Où ton père, ô chère âme, éloquent et pieux,
Dans un dernier baiser t’a confiée aux Dieux !



HYPATIE.


Nourrice, calme-toi. Cette terreur est vaine :
Je n’ai point mérité la colère et la haine.
Quel mal ai-je donc fait ? Ma vie est sans remord.
Les Moines du désert, dis-tu, veulent ma mort ?
Je ne les connais point, ils m’ignorent de même,
Et de fausses rumeurs troublent ton cœur qui m’aime.



LA NOURRICE.


Non ! J’ai trop entendu leurs cris barbares ! Non,
Je ne m’abuse point.

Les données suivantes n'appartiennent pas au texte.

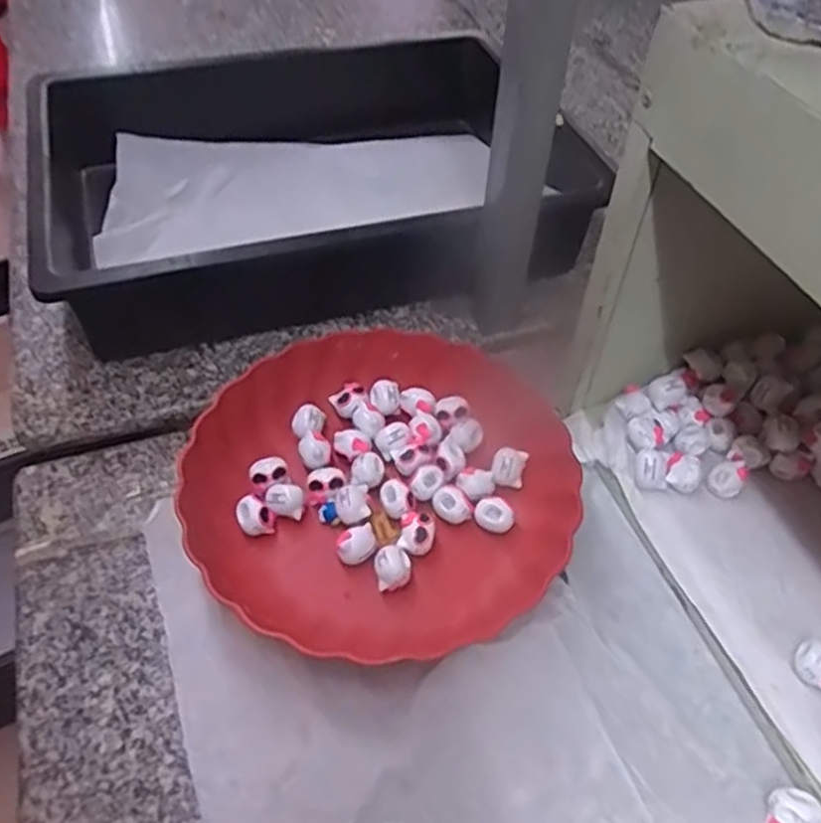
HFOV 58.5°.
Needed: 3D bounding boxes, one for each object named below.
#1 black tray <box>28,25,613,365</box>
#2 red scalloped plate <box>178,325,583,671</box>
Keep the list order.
[{"bbox_3d":[-0.089,-0.212,0.675,0.448,0.121,0.324,-14,52,-14],"label":"black tray"},{"bbox_3d":[-0.018,0.044,0.479,0.239,0.042,0.232,1,50,-1],"label":"red scalloped plate"}]

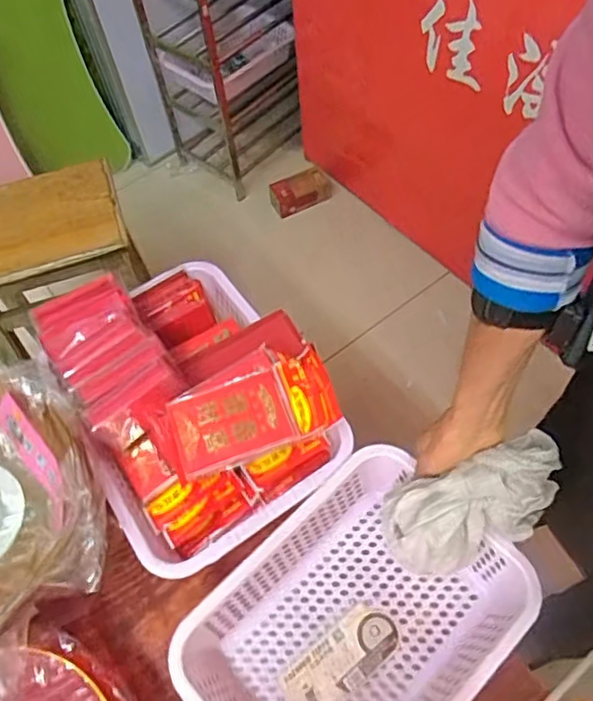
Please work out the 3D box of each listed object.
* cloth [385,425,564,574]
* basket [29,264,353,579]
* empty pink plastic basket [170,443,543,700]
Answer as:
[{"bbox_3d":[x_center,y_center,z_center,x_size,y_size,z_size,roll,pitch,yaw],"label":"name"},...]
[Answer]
[{"bbox_3d":[0.164,0.141,0.577,0.173,0.070,0.083,-35,57,15],"label":"cloth"},{"bbox_3d":[-0.115,0.041,0.693,0.246,0.113,0.335,-27,59,-12],"label":"basket"},{"bbox_3d":[0.057,0.269,0.600,0.220,0.095,0.293,39,68,25],"label":"empty pink plastic basket"}]

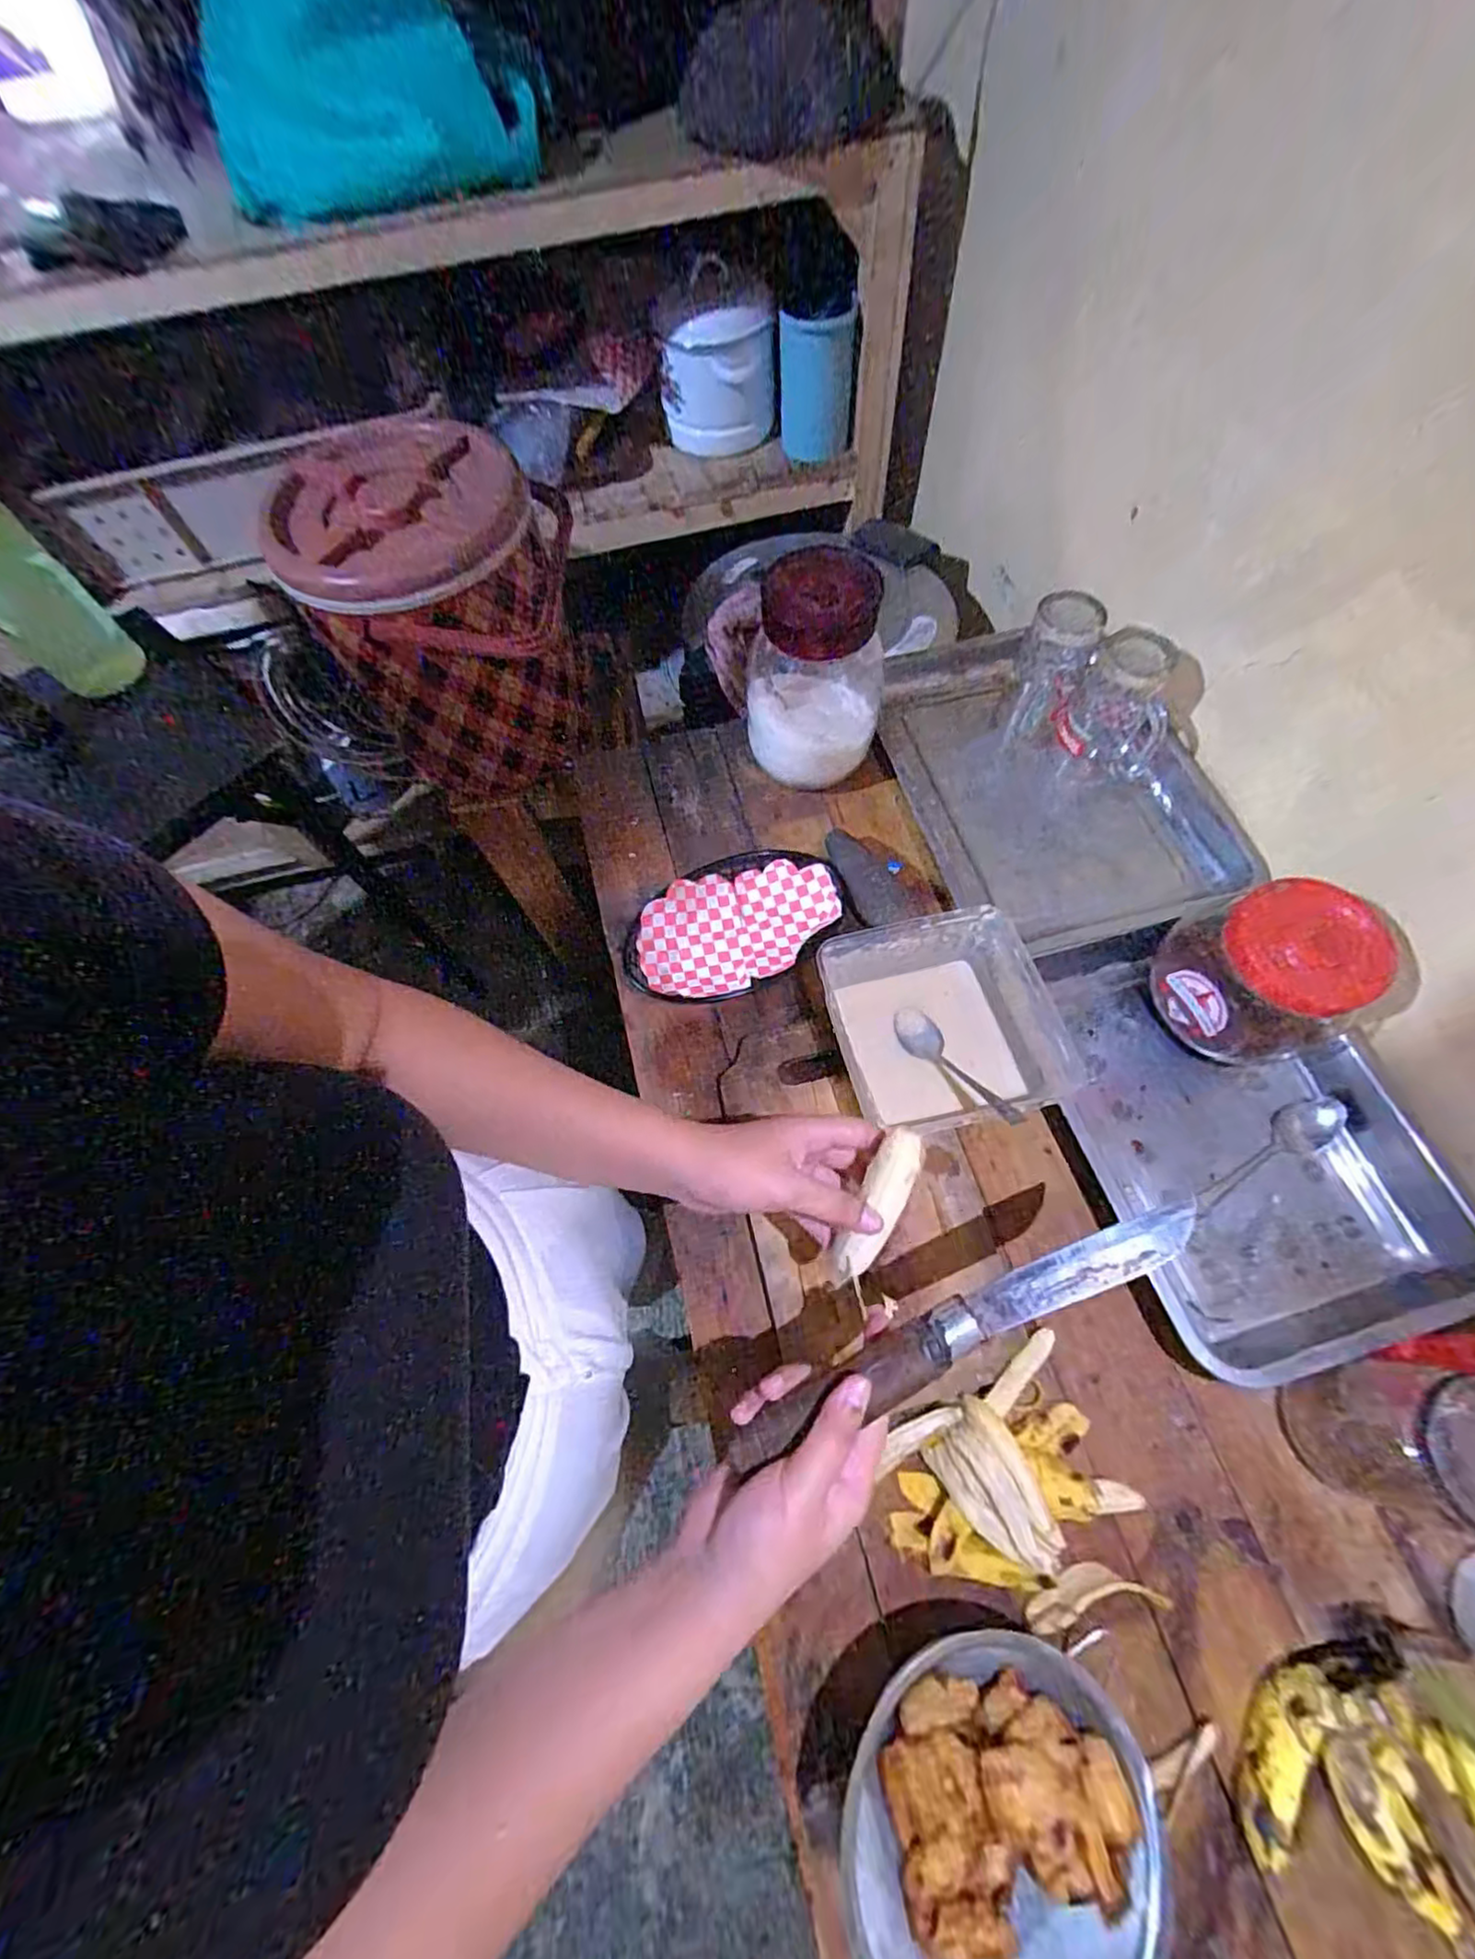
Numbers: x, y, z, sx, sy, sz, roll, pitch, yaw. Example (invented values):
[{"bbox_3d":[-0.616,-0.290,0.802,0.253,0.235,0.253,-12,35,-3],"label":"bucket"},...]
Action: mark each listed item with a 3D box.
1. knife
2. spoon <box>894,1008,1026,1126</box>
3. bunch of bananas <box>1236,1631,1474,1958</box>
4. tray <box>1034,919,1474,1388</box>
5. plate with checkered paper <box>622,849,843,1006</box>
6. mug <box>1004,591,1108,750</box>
[{"bbox_3d":[0.115,0.182,0.344,0.261,0.015,0.029,-27,68,0],"label":"knife"},{"bbox_3d":[0.179,0.072,0.554,0.033,0.017,0.142,-28,41,-10],"label":"spoon"},{"bbox_3d":[0.403,0.458,0.358,0.192,0.090,0.141,26,70,13],"label":"bunch of bananas"},{"bbox_3d":[0.420,0.109,0.544,0.271,0.056,0.334,-10,67,-2],"label":"tray"},{"bbox_3d":[-0.002,-0.051,0.629,0.211,0.033,0.129,-24,68,-8],"label":"plate with checkered paper"},{"bbox_3d":[0.315,-0.312,0.683,0.062,0.135,0.064,24,70,12],"label":"mug"}]

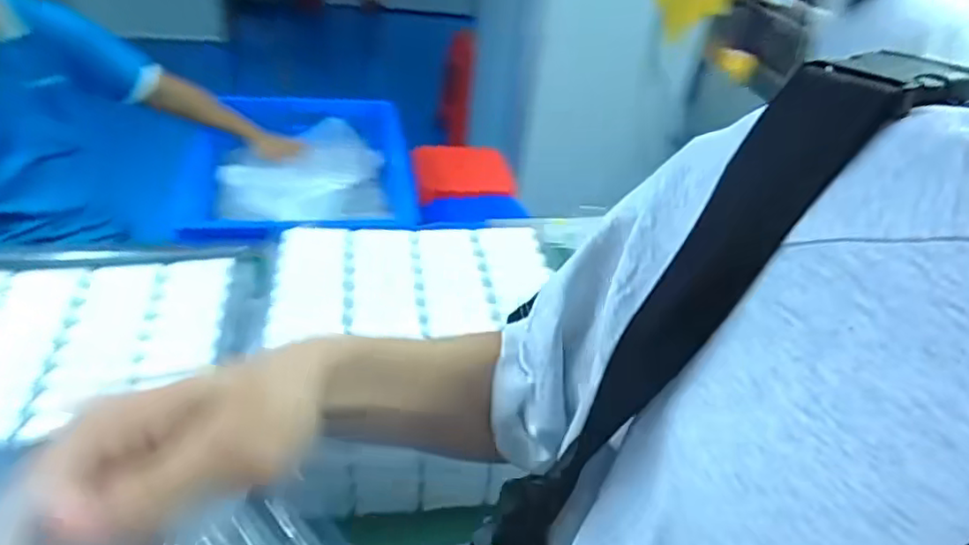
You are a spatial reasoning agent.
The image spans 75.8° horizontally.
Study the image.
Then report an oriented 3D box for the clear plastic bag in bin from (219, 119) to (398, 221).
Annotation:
[{"bbox_3d":[-0.465,-0.263,1.599,0.396,0.142,0.298,-6,33,-20],"label":"clear plastic bag in bin"}]

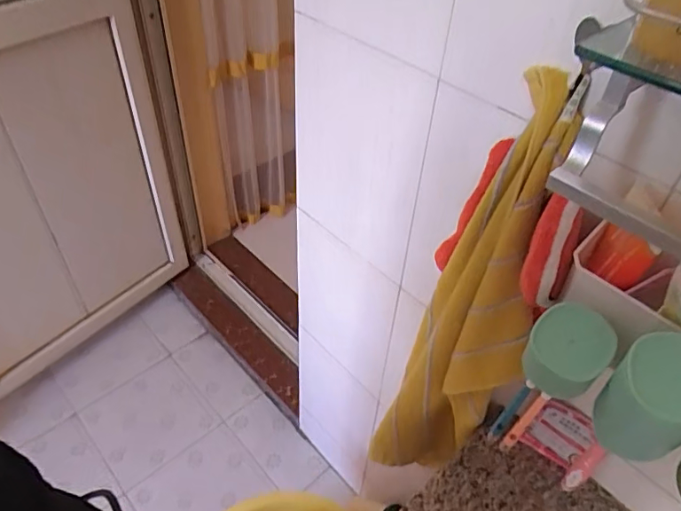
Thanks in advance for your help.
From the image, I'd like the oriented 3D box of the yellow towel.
[{"bbox_3d":[0.142,0.100,0.647,0.133,0.619,0.110,13,45,9],"label":"yellow towel"}]

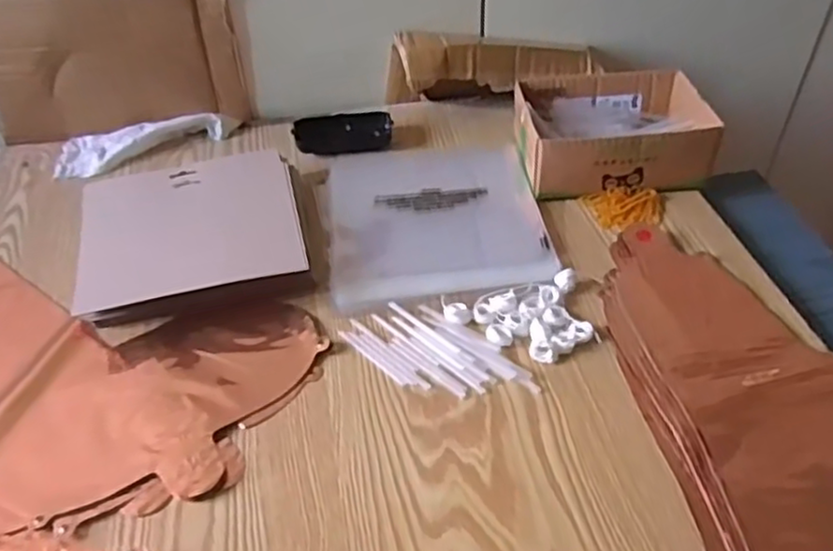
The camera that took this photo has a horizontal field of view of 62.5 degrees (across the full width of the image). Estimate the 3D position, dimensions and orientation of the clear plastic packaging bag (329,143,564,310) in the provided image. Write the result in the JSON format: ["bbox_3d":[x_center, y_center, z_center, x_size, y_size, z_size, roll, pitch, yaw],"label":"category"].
[{"bbox_3d":[0.018,-0.064,0.684,0.204,0.007,0.222,-6,44,-3],"label":"clear plastic packaging bag"}]

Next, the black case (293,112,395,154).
[{"bbox_3d":[-0.081,-0.162,0.772,0.108,0.024,0.054,-11,45,-7],"label":"black case"}]

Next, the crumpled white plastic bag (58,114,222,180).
[{"bbox_3d":[-0.310,-0.145,0.763,0.176,0.022,0.067,-7,44,-3],"label":"crumpled white plastic bag"}]

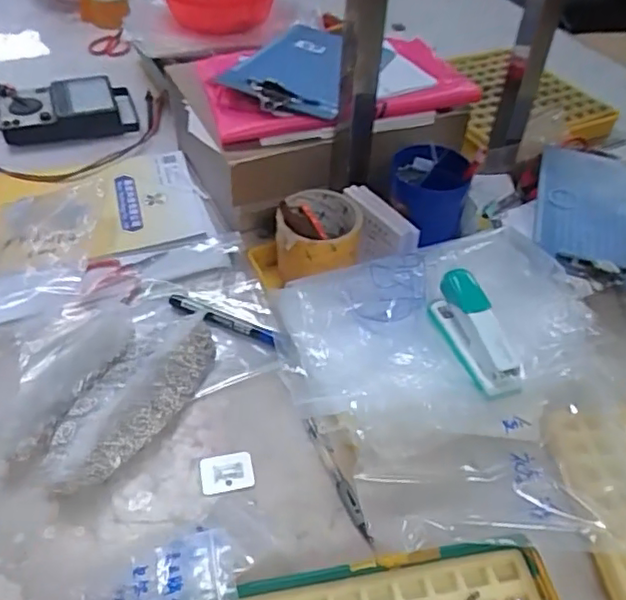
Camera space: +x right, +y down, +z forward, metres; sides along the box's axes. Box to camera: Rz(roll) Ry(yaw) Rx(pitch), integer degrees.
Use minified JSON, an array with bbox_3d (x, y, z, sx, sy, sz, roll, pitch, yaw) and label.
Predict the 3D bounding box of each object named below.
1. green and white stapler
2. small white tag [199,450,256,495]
[{"bbox_3d":[0.152,0.029,0.574,0.048,0.060,0.125,-10,47,-12],"label":"green and white stapler"},{"bbox_3d":[-0.077,0.152,0.543,0.046,0.004,0.035,-6,47,-8],"label":"small white tag"}]

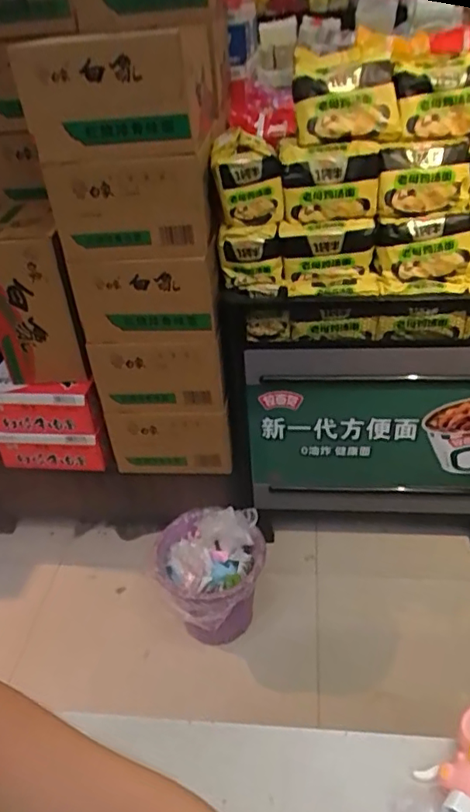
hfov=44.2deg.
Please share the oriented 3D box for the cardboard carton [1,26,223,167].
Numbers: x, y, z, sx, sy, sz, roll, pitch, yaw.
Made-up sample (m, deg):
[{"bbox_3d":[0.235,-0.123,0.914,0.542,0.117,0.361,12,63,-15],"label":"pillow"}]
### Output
[{"bbox_3d":[-0.228,-0.691,1.254,0.330,0.204,0.423,1,36,7],"label":"cardboard carton"}]

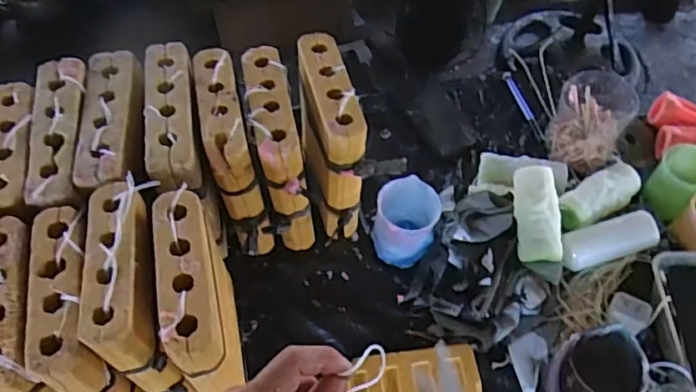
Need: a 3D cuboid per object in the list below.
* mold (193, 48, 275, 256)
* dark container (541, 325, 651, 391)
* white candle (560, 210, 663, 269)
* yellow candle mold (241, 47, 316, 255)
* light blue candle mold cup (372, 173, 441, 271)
[{"bbox_3d":[-0.137,-0.043,0.688,0.051,0.194,0.175,-13,57,-9],"label":"mold"},{"bbox_3d":[0.251,0.185,0.589,0.078,0.088,0.091,35,62,21],"label":"dark container"},{"bbox_3d":[0.315,0.057,0.704,0.119,0.046,0.048,-15,57,-10],"label":"white candle"},{"bbox_3d":[-0.084,-0.046,0.703,0.058,0.202,0.175,-12,57,-9],"label":"yellow candle mold"},{"bbox_3d":[0.072,0.036,0.716,0.073,0.097,0.086,10,56,6],"label":"light blue candle mold cup"}]

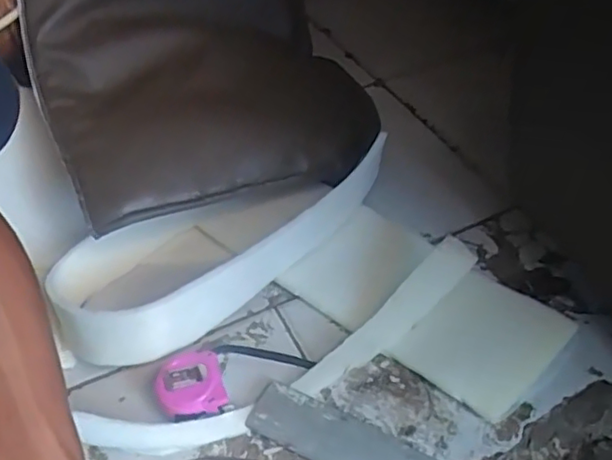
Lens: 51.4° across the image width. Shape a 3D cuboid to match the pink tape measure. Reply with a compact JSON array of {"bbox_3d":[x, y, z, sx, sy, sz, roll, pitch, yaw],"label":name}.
[{"bbox_3d":[-0.098,0.134,0.538,0.054,0.032,0.052,-3,44,3],"label":"pink tape measure"}]

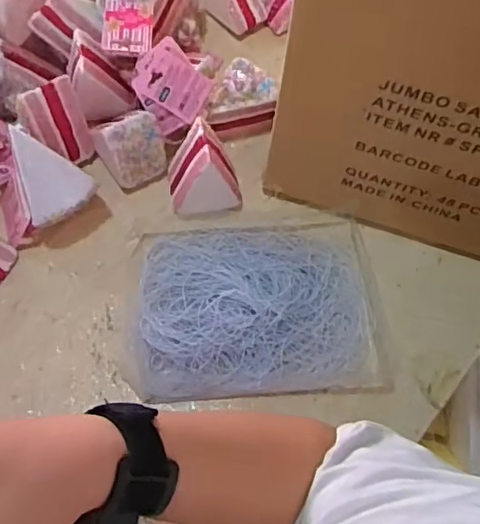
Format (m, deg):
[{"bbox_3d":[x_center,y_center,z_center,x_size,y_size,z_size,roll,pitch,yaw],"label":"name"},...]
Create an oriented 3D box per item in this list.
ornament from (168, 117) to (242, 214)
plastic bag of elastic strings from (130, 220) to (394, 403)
[{"bbox_3d":[-0.032,-0.085,0.533,0.067,0.082,0.064,-7,64,-7],"label":"ornament"},{"bbox_3d":[0.017,0.033,0.514,0.220,0.028,0.164,-3,64,-5],"label":"plastic bag of elastic strings"}]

Tous maudissent ton nom.
Leur âme est furieuse, et leur face enflammée.
Ils te déchireront, ma fille bien aimée,
Ces monstres en haillons, pareils aux animaux
Impurs, qui vont toujours prophétisant les maux,
Qui, rongés de désirs et consumés d’envie,
Blasphèment la beauté, la lumière et la vie !
Demeure, saine et sauve, à l’ombre du foyer.



HYPATIE.


J’ai dans ma conscience un plus sûr bouclier.
Le peuple bienveillant m’attend sous le portique
Où ma voix le rappelle à la sagesse antique.
J’irai, chère nourrice ; et, bien avant le soir,
Tu reverras ta fille ayant fait son devoir.